I think of scalas like a profiling tool mostly. It gives you an idea. It's OKish in coarse grained soils. In fine grained soils, best to do some shear vanes and use the scala for profiling (it can be quite useful to use a scala to quickly work out how thick a crust layer is - the numbers may be more questionable in fine grained soils but usually you can tell a distinct transition between a stiffer crust and some goop underneath).

In Canada I would run around with this bearing probe that you could push max 25mm into the ground and then use to get a capacity, for residential inspections. Comically useless, it was basically just an upgraded version of the old school 'boot test', or a piece of rebar and a hammer. Actually, I think the piece of rebar may have been more useful - at least you might be able to whack the thing in a bit further. That being said, all those sites had full basements so it was just for show.

 

[Greenalleycat]

The profiling/transition thing is a good point
I love the change in sound as goes in - probably has fucked my hearing, but it's professionally satisfying to here the ping change and know that the soil has just changed...
I personally feel that the structural designer should be the one doing the testing (pipe dream, I know) - it's such an imprecise test that it's mainly just useful for the designer to understand the overall risk profile of the site
The ground bearing thing is just an arbitrary exercise we do at the end...

 

[geotechguy1]

Yeah similar to a pile driving hammer right, you can tell from the sound

The closer you are to the testing, the more comfortable you are with the design. I spent my early career 'doing everything' so to speak (all the scoping / pricing, carry out field work, do the logs, write the geotech report). Was less conservative as a result. Now I am two or three layers removed from it and I've started questioning whether I trust any of the results.

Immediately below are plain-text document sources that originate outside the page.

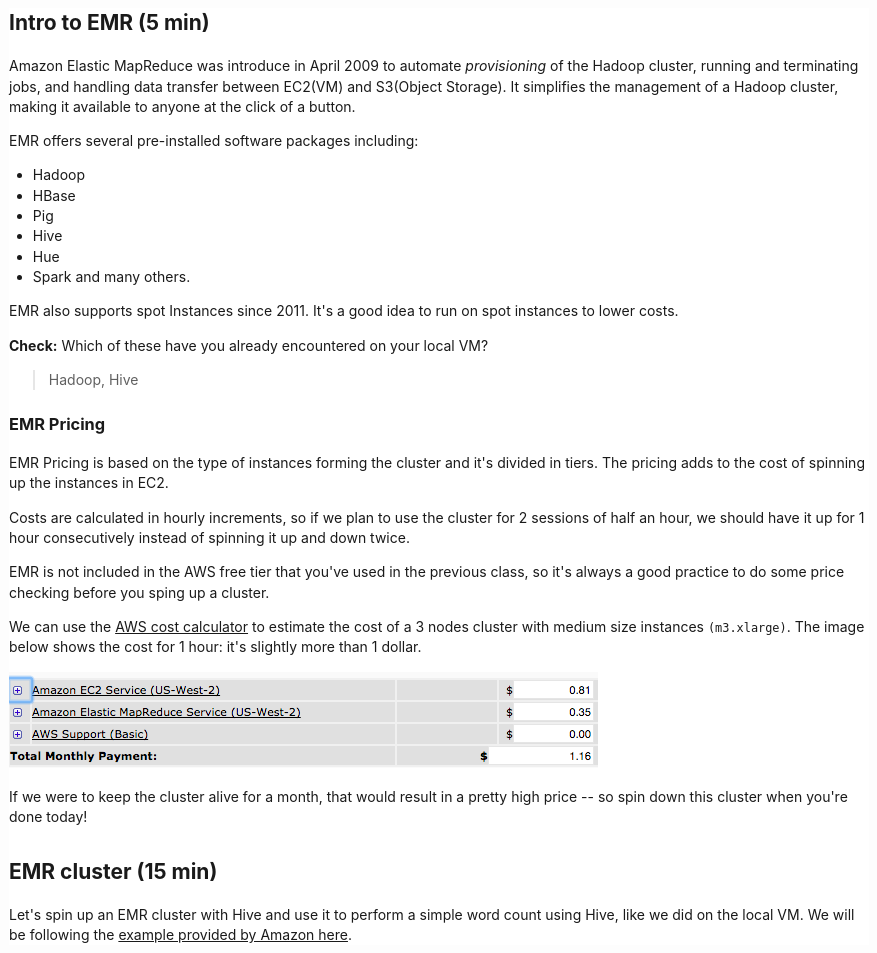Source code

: <a name="introduction"></a>
## Intro to EMR (5 min)

Amazon Elastic MapReduce was introduce in April 2009 to automate _provisioning_ of the Hadoop cluster, running and terminating jobs, and handling data transfer between EC2(VM) and S3(Object Storage). It simplifies the management of a Hadoop cluster, making it available to anyone at the click of a button.

EMR offers several pre-installed software packages including:

- Hadoop
- HBase
- Pig
- Hive
- Hue
- Spark
and many others.

EMR also supports spot Instances since 2011. It's a good idea to run on spot instances to lower costs.

**Check:** Which of these have you already encountered on your local VM?
> Hadoop, Hive


### EMR Pricing

EMR Pricing is based on the type of instances forming the cluster and it's divided in tiers. The pricing adds to the cost of spinning up the instances in EC2.

Costs are calculated in hourly increments, so if we plan to use the cluster for 2 sessions of half an hour, we should have it up for 1 hour consecutively instead of spinning it up and down twice.

EMR is not included in the AWS free tier that you've used in the previous class, so it's always a good practice to do some price checking before you sping up a cluster.

We can use the [AWS cost calculator](https://calculator.s3.amazonaws.com/index.html) to estimate the cost of a 3 nodes cluster with medium size instances `(m3.xlarge)`. The image below shows the cost for 1 hour: it's slightly more than 1 dollar.

![](./assets/images/emrcost.png)

If we were to keep the cluster alive for a month, that would result in a pretty high price -- so spin down this cluster when you're done today!

<a name="guided-practice"></a>
## EMR cluster (15 min)

Let's spin up an EMR cluster with Hive and use it to perform a simple word count using Hive, like we did on the local VM. We will be following the [example provided by Amazon here](http://docs.aws.amazon.com//ElasticMapReduce/latest/ManagementGuide/emr-gs.html).
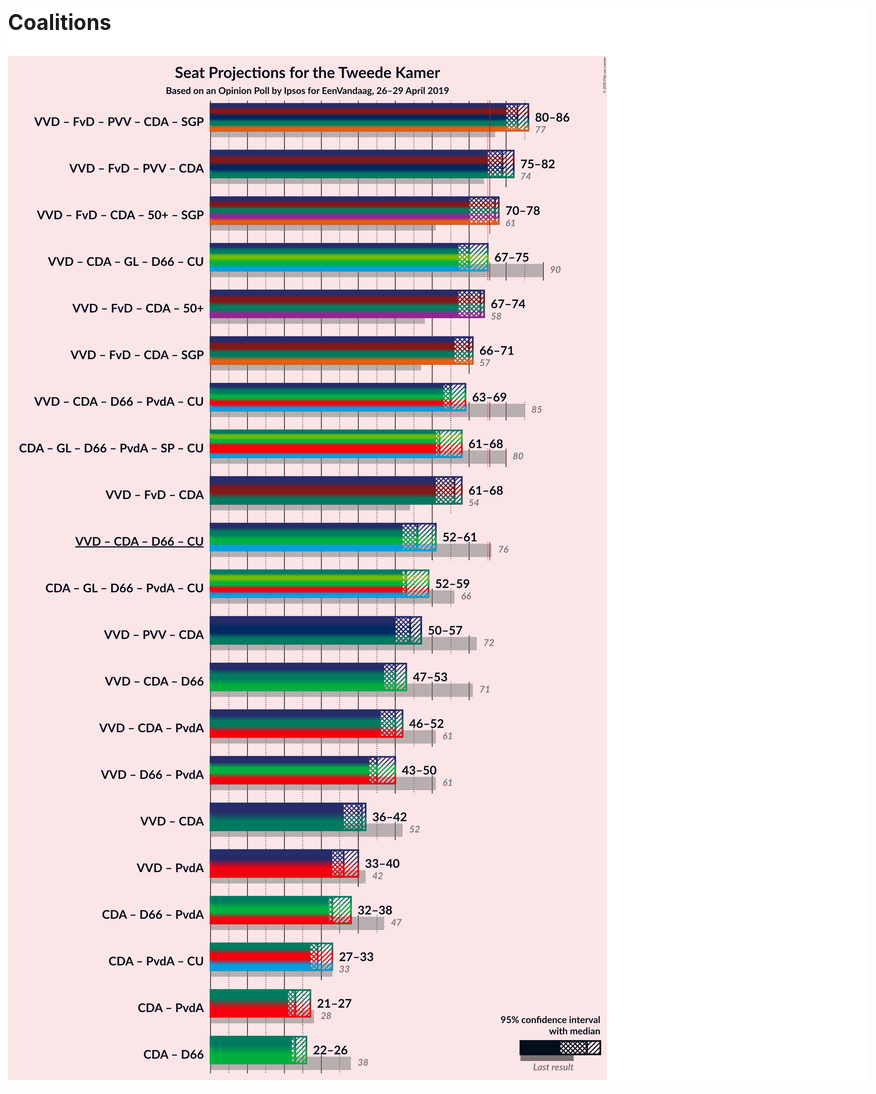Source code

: 
## Coalitions

![Graph with coalitions seats not yet produced](2019-04-29-Ipsos-coalitions-seats.png "Coalitions Seats")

Every now and then someone sends me a log for 4 meter hand auger with all 'UTP shear vanes' in a swamp next to a CPT with QC of 0.5 MPa all the way down and I get nervous...

 

[Greenalleycat]

I see that come through in the reports that we get from other geotechs too - the conclusions just get progressively more and more conservative
Somehow every site has like 400-600mm of topsoil on it so no standard foundation solutions work blah blah....
Doesn't pass the sniff test on most jobs but it is very hard for us to question their site logs as we are so removed from the process and have no actual evidence

I've started putting less text in mine and just putting in photos of all the soil changes
That way it's pretty obvious what I consider "topsoil" vs "dark brown silt"
I view the purpose of a geotech report to be as short as possible whilst still providing the key criteria that is needed by the person using it
For almost all of the jobs that I do that is 1) a soil profile 2) a recommended bearing depth 3) a bearing value 4) identification of any important geotechnical risks 5) a recommended foundation system
That can be easily covered in 2 pages